TASK ITEM:
Scan the listing below and copy each line holding the word "nach".

((

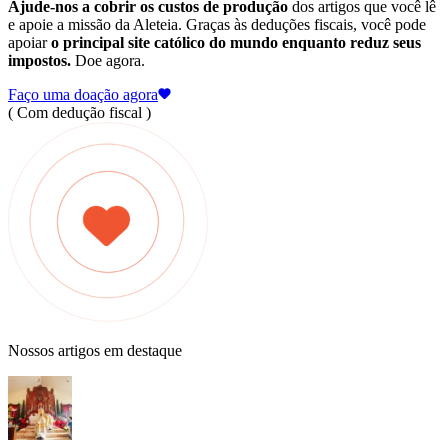
Ajude-nos a cobrir os custos de produção
dos artigos que você lê
e apoie a missão da Aleteia. Graças às deduções fiscais, você pode
apoiar
o principal site católico do mundo enquanto reduz seus
impostos.
Doe agora.
Faço uma doação agora
( Com dedução fiscal )
Nossos artigos em destaque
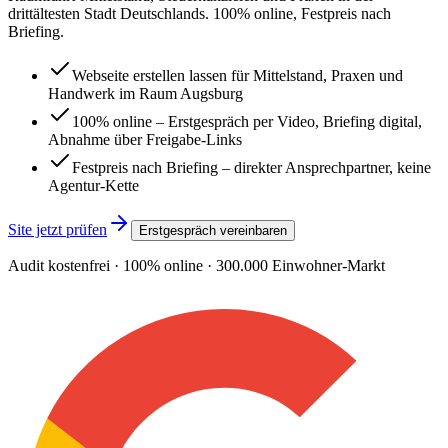
drittältesten Stadt Deutschlands. 100% online, Festpreis nach
Briefing.
Webseite erstellen lassen für Mittelstand, Praxen und
Handwerk im Raum Augsburg
100% online – Erstgespräch per Video, Briefing digital,
Abnahme über Freigabe-Links
Festpreis nach Briefing – direkter Ansprechpartner, keine
Agentur-Kette
Site jetzt prüfen
Erstgespräch vereinbaren
Audit kostenfrei · 100% online ·
300.000
Einwohner-Markt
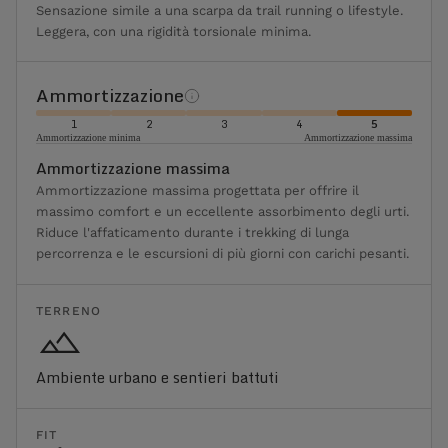
Sensazione simile a una scarpa da trail running o lifestyle.
Leggera, con una rigidità torsionale minima.
Ammortizzazione
1
2
3
4
5
Ammortizzazione minima
Ammortizzazione massima
Ammortizzazione massima
Ammortizzazione massima progettata per offrire il
massimo comfort e un eccellente assorbimento degli urti.
Riduce l'affaticamento durante i trekking di lunga
percorrenza e le escursioni di più giorni con carichi pesanti.
TERRENO
Ambiente urbano e sentieri battuti
FIT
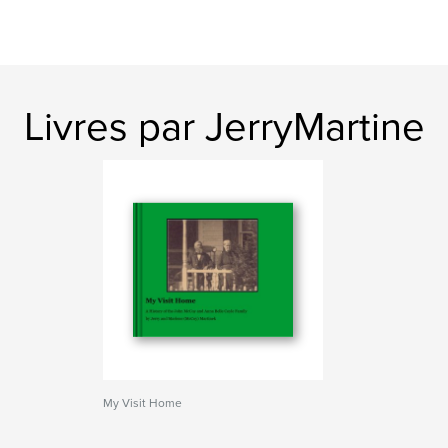
Livres par JerryMartine
My Visit Home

))

SOLUTION TO THIS TASK:
drittältesten Stadt Deutschlands. 100% online, Festpreis nach
Festpreis nach Briefing – direkter Ansprechpartner, keine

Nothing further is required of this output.